TASK TO CARRY OUT: Print every line of the entries below verbatim, with no changes.

(Dataset items)
%%
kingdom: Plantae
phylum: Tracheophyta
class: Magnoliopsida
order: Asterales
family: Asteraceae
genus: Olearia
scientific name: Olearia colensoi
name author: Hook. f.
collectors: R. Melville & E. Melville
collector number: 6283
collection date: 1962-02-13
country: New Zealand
%%
CORRECT OUTPUT:
kingdom: Plantae
phylum: Tracheophyta
class: Magnoliopsida
order: Asterales
family: Asteraceae
genus: Olearia
scientific name: Olearia colensoi
name author: Hook. f.
collectors: R. Melville & E. Melville
collector number: 6283
collection date: 1962-02-13
country: New Zealand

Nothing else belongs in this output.